A proposito di Conte, lei lo voleva portare al Milan. E' un grande, grande allenatore, sin dai tempi dell'Arezzo: "fa giocar bene le sue squadre, complimenti all'Inter per averlo preso". Il presidente Berlusconi è così tifoso che mi ha chiamato nell'intervallo per conoscere il risultato del Monza. Il Milan è stato il suo glorioso passato, il Monza è il suo presente e il suo futuro, e il nostro sogno è portarlo per la prima volta in Serie A, speriamo già quest'anno: "è un obiettivo dichiarato". In 31 anni di Milan non ero mai venuto qui, ma da dirigente del Monza è stato possibile.

Con Ibra si è fermato il tempo?

Su Ibrahimovic: "Ricordo bene quando ero a Barcellona 10 anni fa quando ero là a prendere Ibra, straordinario in campo e per quello che da alla squadra nello spogliatoio". E' un totem, immortale: avanti con Ibra, ma non c'è solo lui perché Pioli ha trovato la quadratura del cerchio col 4-2-3-1 e coi giovani.

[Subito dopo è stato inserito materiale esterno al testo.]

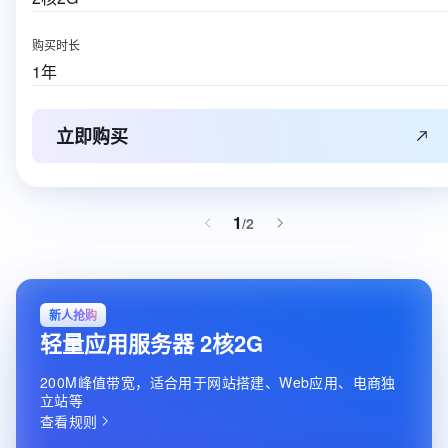
购买时长
1年
立即购买
1
/
2
新人抢购
轻量应用服务器 2核2G
200M峰值带宽，适合用于网站搭建、Web应用、电商独
立站等
查看规则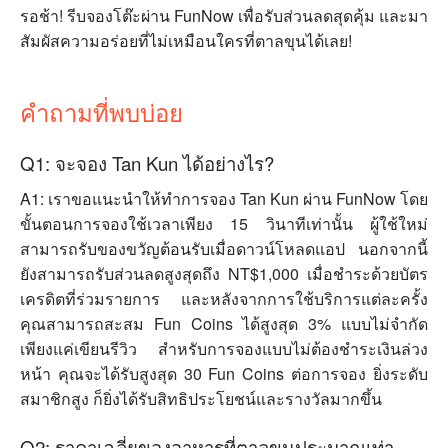
รอช้า! รีบจองโต๊ะผ่าน FunNow เพื่อรับส่วนลดสุดคุ้ม และมา
สัมผัสความอร่อยที่ไม่เหมือนใครที่ตาลขุนได้เลย!
คำถามที่พบบ่อย
Q1: จะจอง Tan Kun ได้อย่างไร?
A1: เราขอแนะนำให้ทำการจอง Tan Kun ผ่าน FunNow โดย
ขั้นตอนการจองใช้เวลาเพียง 15 วินาทีเท่านั้น ผู้ใช้ใหม่
สามารถรับของขวัญต้อนรับเมื่อดาวน์โหลดแอป นอกจากนี้
ยังสามารถรับส่วนลดสูงสุดถึง NT$1,000 เมื่อชำระด้วยบัตร
เครดิตที่ร่วมรายการ และหลังจากการใช้บริการแต่ละครั้ง
คุณสามารถสะสม Fun Coins ได้สูงสุด 3% แบบไม่จำกัด
เพียงแค่เขียนรีวิว สำหรับการจองแบบไม่ต้องชำระเงินล่วง
หน้า คุณจะได้รับสูงสุด 30 Fun Coins ต่อการจอง ยิ่งระดับ
สมาชิกสูง ก็ยิ่งได้รับสิทธิประโยชน์และรางวัลมากขึ้น
Q2: ราคาเฉลี่ยของอาหารที่ตาลขุนประมาณเท่า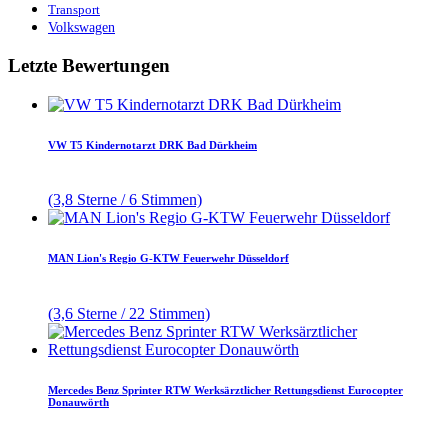
Transport
Volkswagen
Letzte Bewertungen
VW T5 Kindernotarzt DRK Bad Dürkheim
(3,8 Sterne / 6 Stimmen)
MAN Lion's Regio G-KTW Feuerwehr Düsseldorf
(3,6 Sterne / 22 Stimmen)
Mercedes Benz Sprinter RTW Werksärztlicher Rettungsdienst Eurocopter
Donauwörth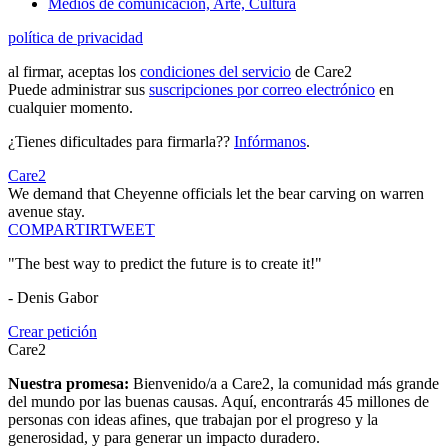
Medios de comunicación, Arte, Cultura
política de privacidad
al firmar, aceptas los
condiciones del servicio
de Care2
Puede administrar sus
suscripciones por correo electrónico
en
cualquier momento.
¿Tienes dificultades para firmarla??
Infórmanos
.
Care2
We demand that Cheyenne officials let the bear carving on warren
avenue stay.
COMPARTIR
TWEET
"The best way to predict the future is to create it!"
- Denis Gabor
Crear petición
Care2
Nuestra promesa:
Bienvenido/a a Care2, la comunidad más grande
del mundo por las buenas causas. Aquí, encontrarás 45 millones de
personas con ideas afines, que trabajan por el progreso y la
generosidad, y para generar un impacto duradero.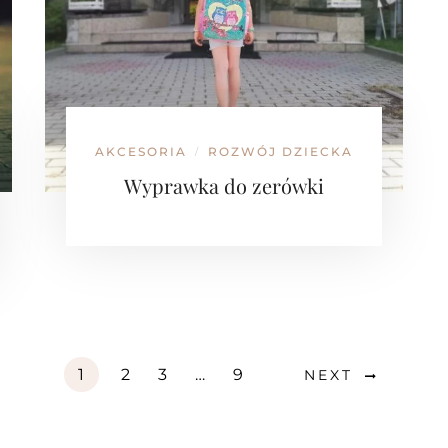
AKCESORIA
ROZWÓJ DZIECKA
/
Wyprawka do zerówki
1
2
3
…
9
NEXT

Ospite del centro sportivo dell'Inter, per l'amichevole odierna, il Monza continua a sognare in grande. Quello che mi rende molto orgoglioso è che Andrea Pirlo è un altro dei 'nostri' ragazzi che sono diventati grandissimi allenatori. Andrea è un predestinato, gli avevo detto che sarebbe arrivato in prima squadra ma non mi aspettavo ci riuscisse in tre giorni. Prima della gara hanno pranzato assieme Marotta e Galliani. Ne ho parlato anche con Marotta, le società hanno subito un drastico calo di fatturato. Manca il pubblico, il che comporta una diminuzione degli sponsor; e io temo molto per i diritti tv del prossimo triennio. "E' vero, il calcio è a rischio default".